* _EXERCISE PROMPT_
Collect all lines containing the word "labels" from the data.
++++ DATASET EXTRACT
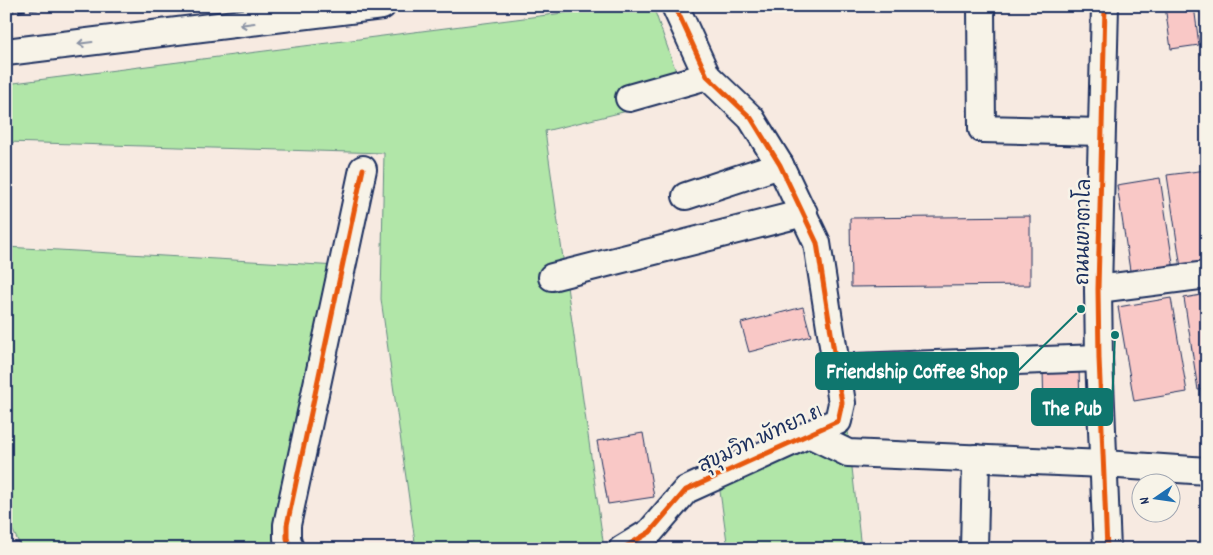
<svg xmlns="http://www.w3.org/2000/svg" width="1213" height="555" font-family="Dekko,'Playpen Sans Thai',sans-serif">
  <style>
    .green { fill: #b1e6a8; stroke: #668a83 }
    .building { fill: #f9c8c6; stroke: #1b2f5e }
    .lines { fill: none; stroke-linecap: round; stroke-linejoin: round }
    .minor-casing { stroke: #1b2f5e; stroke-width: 30 }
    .minor { stroke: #f7f3e8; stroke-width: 26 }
    .rail { stroke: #1b2f5e; stroke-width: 4; stroke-dasharray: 8 4; stroke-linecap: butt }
    .cycleway-casing { stroke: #f7f3e8; stroke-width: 8 }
    .cycleway { stroke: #e8590c; stroke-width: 5 }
    .oneway { stroke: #8991a3 }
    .labels { text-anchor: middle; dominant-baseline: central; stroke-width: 5; stroke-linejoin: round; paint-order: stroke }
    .street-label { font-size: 20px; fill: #1b2f5e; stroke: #f7f3e8 }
    .leader { fill: none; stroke: #0f766e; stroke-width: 2 }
    .callout-dot { fill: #0f766e; stroke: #f7f3e8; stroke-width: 2 }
    .callout { fill: #0f766e; stroke: #0f766e; stroke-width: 2 }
    .callout-label { font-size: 21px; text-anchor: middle; font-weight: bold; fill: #fff }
  </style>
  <rect width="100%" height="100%" fill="#f7eae1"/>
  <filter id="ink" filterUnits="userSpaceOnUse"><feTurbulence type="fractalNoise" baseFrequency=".02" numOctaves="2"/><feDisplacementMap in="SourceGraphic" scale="10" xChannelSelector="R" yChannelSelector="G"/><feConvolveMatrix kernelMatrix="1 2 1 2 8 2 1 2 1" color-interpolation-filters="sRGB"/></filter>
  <g filter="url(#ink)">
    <g class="green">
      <path d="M 618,6 L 653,6 L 685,97 L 545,131 L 603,541 L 591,549 L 416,549 L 381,299 L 384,153 L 6,142 L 6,84 Z"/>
      <path d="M 6,247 L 338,266 L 273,538 L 277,549 L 22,549 L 6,517 Z"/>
      <path d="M 847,422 L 861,549 L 728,549 L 719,484 Z"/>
    </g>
    <g class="building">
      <path d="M 1165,6 L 1194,6 L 1199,45 L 1171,49 Z"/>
      <path d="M 1207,170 L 1207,264 L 1181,268 L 1167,175 Z"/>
      <path d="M 1160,178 L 1174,270 L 1131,277 L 1117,185 Z"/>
      <path d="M 1030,216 L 1030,285 L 851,287 L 850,218 Z"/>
      <path d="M 1207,294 L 1207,389 L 1198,390 L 1184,298 Z"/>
      <path d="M 1171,298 L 1187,392 L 1134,401 L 1118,307 Z"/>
      <path d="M 803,307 L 811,336 L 749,352 L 741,323 Z"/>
      <path d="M 1079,368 L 1080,411 L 1044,412 L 1043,370 Z"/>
      <path d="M 643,433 L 654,497 L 608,504 L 597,441 Z"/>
    </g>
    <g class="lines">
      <g class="minor-casing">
        <g id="minor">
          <path d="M 981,6 L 982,129 L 1101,132"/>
          <path d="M 1105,6 L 1098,289 L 1099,358 L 1107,549"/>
          <path d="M 6,52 L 382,6"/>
          <path d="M 629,98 L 707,76"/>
          <path d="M 686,196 L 780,165"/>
          <path d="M 552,277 L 804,213"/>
          <path d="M 1098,289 L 1207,275"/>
          <path d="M 854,367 L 1099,358"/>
          <path d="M 809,434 L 848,453 L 1104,464 L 1207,471"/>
          <path d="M 290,549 L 287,538 L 287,525 L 363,169"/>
          <path d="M 622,549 L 650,532 L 686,490 L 838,421 L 842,403 L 817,243 L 780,165 L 751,118 L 707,76 L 675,6"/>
          <path d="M 974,549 L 976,458"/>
        </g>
      </g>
      <use href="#minor" class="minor"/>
      <path class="rail" d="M 6,12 L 56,6"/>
      <g class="cycleway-casing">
        <g id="cycleway">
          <path d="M 1105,6 L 1098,289 L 1099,358 L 1107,549"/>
          <path d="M 290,549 L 287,538 L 287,525 L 363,169"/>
          <path d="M 622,549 L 650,532 L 686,490 L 838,421 L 842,403 L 817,243 L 780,165 L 751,118 L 707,76 L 675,6"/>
        </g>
      </g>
      <use href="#cycleway" class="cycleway"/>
    </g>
    <defs><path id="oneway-shaft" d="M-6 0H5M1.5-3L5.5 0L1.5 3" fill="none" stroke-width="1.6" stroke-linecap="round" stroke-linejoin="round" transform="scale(1.25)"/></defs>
    <g class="oneway">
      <use href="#oneway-shaft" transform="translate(247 24) rotate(173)"/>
      <use href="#oneway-shaft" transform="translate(85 43) rotate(173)"/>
    </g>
  </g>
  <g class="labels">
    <g class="street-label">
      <text transform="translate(1085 232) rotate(-89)">ถนนเขาตาโล</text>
      <text transform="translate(761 440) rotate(-25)">สุขุมวิท พัทยา 81</text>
    </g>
  </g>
  <path class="leader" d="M1081 309L1018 371M1115 335L1112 407"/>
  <g class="callout-dot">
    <circle cx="1081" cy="309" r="5"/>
    <circle cx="1115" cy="335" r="5"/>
  </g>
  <g class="callout">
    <rect x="816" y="353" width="202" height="36" rx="5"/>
    <rect x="1032" y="389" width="80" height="36" rx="5"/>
  </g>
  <g class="callout-label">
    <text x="917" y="378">Friendship Coffee Shop</text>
    <text x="1072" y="415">The Pub</text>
  </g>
  <rect width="1213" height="555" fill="none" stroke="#f7f3e8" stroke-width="25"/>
  <rect x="12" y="12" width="1188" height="530" fill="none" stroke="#1b2f5e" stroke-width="2" filter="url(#ink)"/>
  <g transform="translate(1156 498) rotate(257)"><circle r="24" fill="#f7f3e8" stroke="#9fa5b1"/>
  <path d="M0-4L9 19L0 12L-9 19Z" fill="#1f6fb2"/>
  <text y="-8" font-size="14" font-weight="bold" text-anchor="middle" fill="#1b2f5e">N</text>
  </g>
</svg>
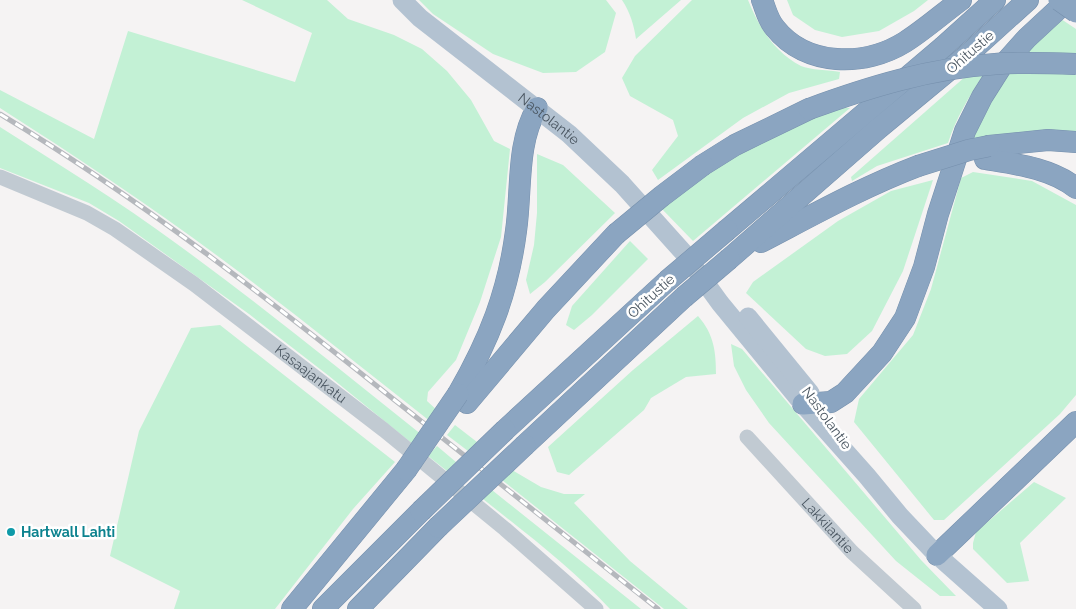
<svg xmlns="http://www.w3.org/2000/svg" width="1076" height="609" font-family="Raleway,sans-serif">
<rect width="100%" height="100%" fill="#f5f3f3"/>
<g fill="#c3f1d5">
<path d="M242,0h85l21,19 46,16 28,14 25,22 24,29 23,41 16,8 -9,88 -21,65 -24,58 -28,32 -1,9 12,11 -8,10c-70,-55 -140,-112 -212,-165 -71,-53 -144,-101 -219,-149v-18l94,49 34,-108 167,51 17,-49z"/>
<polygon points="419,0 606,0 616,13 605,52 576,72 543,73 493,54 433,14"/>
<path d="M622,0h59l-45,39c-2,-14 -6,-27 -14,-39z"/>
<path d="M692,0h56c11,27 26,52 53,66 9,4 28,4 39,6l-1,7 -50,14 -46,25 -85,62 -6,-10 26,-34 -5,-16 -43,-24 -8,-18 13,-22z"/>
<polygon points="787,0 928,0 914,11 879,31 842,37 815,30 793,15"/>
<polygon points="1061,19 1076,29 1076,57 1023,56"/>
<polygon points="1012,70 1076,70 1076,138 971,143 997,89"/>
<path d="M983,75c-14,22 -27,43 -35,68l-71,23 -25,15 -1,-4 115,-101z"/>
<polygon points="838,107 850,108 693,241 661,208 690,185 741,151"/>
<path d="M0,127c60,38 120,75 177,117 84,61 164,126 245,191l-8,10 -85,-69 -80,-62 -130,-93 -30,-18 -89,-35z"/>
<polygon points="537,154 563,165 615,213 545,282 530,294 526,280 534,245 537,213"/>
<polygon points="973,172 1032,181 1076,205 1076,395 1060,414 944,520 934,520 854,422 859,399 913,335 931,289 961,178"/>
<polygon points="933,180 903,271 872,331 847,354 825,356 806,349 746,293 753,282 838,221 891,191"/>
<polygon points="630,241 648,259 592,315 574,330 566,325 572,306"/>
<path d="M698,316c16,18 18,36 18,58l-30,3 -35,21 -7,12 -75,65 -12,-3 -9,-25 85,-77z"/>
<polygon points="220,325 395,462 353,509 275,609 174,609 180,591 110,556 139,431 191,328"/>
<polygon points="731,344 742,349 921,560 956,596 940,596 896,561 769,423 746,390 734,366"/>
<polygon points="455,425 477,442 468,451 447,435"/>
<polygon points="437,446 456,462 447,471 428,456"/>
<polygon points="512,470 541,487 564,494 585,494 574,503 630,561 688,609 664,609 502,480"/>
<polygon points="1034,482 1066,498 1020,543 1029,581 1007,583 973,549 973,543 976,532"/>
<path d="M492,490l149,119h-31c-38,-41 -83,-75 -127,-110z"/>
</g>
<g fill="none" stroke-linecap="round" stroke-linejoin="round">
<defs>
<g id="highway">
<path d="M762,0c4,10 6,20 13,28 31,39 90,39 130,14 19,-12 37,-28 56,-42"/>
<polyline points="989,146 1048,140 1076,142"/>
<path d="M985,159c30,5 66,9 91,29"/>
<polyline points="703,165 735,145 809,109"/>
<polyline points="727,230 943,47 995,0"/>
<path d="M761,242c52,-27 102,-55 157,-76"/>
<polyline points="729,259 879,128 966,56 1028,0"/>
<path d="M458,394c31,-54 50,-101 58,-163 6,-41 0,-87 21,-123"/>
<polyline points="467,403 546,309 616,234"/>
<polyline points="803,404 831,402 845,393 882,353 905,318 924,267 938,214 965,131 982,97 1001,67 1027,38 1068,0"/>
<polyline points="505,430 667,281"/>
<polyline points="525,445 684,297"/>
<polyline points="937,555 1076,422"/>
<polyline points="292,609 406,470"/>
<polyline points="323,609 421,511"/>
<polyline points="358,609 438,527"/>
</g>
</defs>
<use href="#highway" stroke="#7690ad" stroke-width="22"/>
<g stroke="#c1cad2" stroke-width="15">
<path id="s1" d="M0,177l87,36 28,16 79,55 190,146 121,99 91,80"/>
<path id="s2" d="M747,437l105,115 62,57"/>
</g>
<g stroke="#b3c2d1" stroke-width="19">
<path id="s3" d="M402,0l18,18 149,116 53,50 61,68 37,51 83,101 64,72 33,40 37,39 61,54"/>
<polyline points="748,317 810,393"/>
</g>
<use href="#highway" stroke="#8ba5c1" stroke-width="21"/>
<defs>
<path id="rail" d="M0,114c139,84 266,183 392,284 89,70 177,141 266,211"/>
</defs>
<use href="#rail" stroke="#b5b8bd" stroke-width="5"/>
<use href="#rail" stroke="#fff" stroke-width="3" stroke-dasharray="9" stroke-linecap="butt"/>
<defs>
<g id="highway-bridge">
<polyline points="1059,0 1076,12"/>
<path d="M809,109c60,-22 122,-41 186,-45 27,-2 54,-1 81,0"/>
<polyline points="918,166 969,150 989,146"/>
<polyline points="616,234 662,196 703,165"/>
<polyline points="667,281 727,230"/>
<polyline points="684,297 729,259"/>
<polyline points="406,470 458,394"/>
<polyline points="421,511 505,430"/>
<polyline points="438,527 525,445"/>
</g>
</defs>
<use href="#highway-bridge" stroke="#7690ad" stroke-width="22" stroke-linecap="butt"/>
<use href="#highway-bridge" stroke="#8ba5c1" stroke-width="21"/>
</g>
<circle fill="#0f9aa8" stroke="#fff" stroke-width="2" cx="11" cy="532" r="5"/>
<g text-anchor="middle" stroke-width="5" stroke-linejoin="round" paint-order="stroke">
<g font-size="14" fill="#4a5661" stroke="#fff">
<text transform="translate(970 52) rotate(-41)" y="5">Ohitustie</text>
<text dy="5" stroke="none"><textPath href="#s3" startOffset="189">Nastolantie</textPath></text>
<text transform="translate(651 296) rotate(-42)" y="5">Ohitustie</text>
<text dy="5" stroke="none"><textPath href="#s1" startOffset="370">Kasaajankatu</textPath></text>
<text transform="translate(827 418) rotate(54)" y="5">Nastolantie</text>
<text dy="5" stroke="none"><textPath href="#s2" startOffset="120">Lakkilantie</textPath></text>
</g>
<g font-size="14" font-weight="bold" fill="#0d838f" stroke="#fff" text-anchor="start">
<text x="21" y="537">Hartwall Lahti</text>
</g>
</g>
</svg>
++++++++
* _EXERCISE OUTPUT_
    .labels { text-anchor: middle; dominant-baseline: central; stroke-width: 5; stroke-linejoin: round; paint-order: stroke }
  <g class="labels">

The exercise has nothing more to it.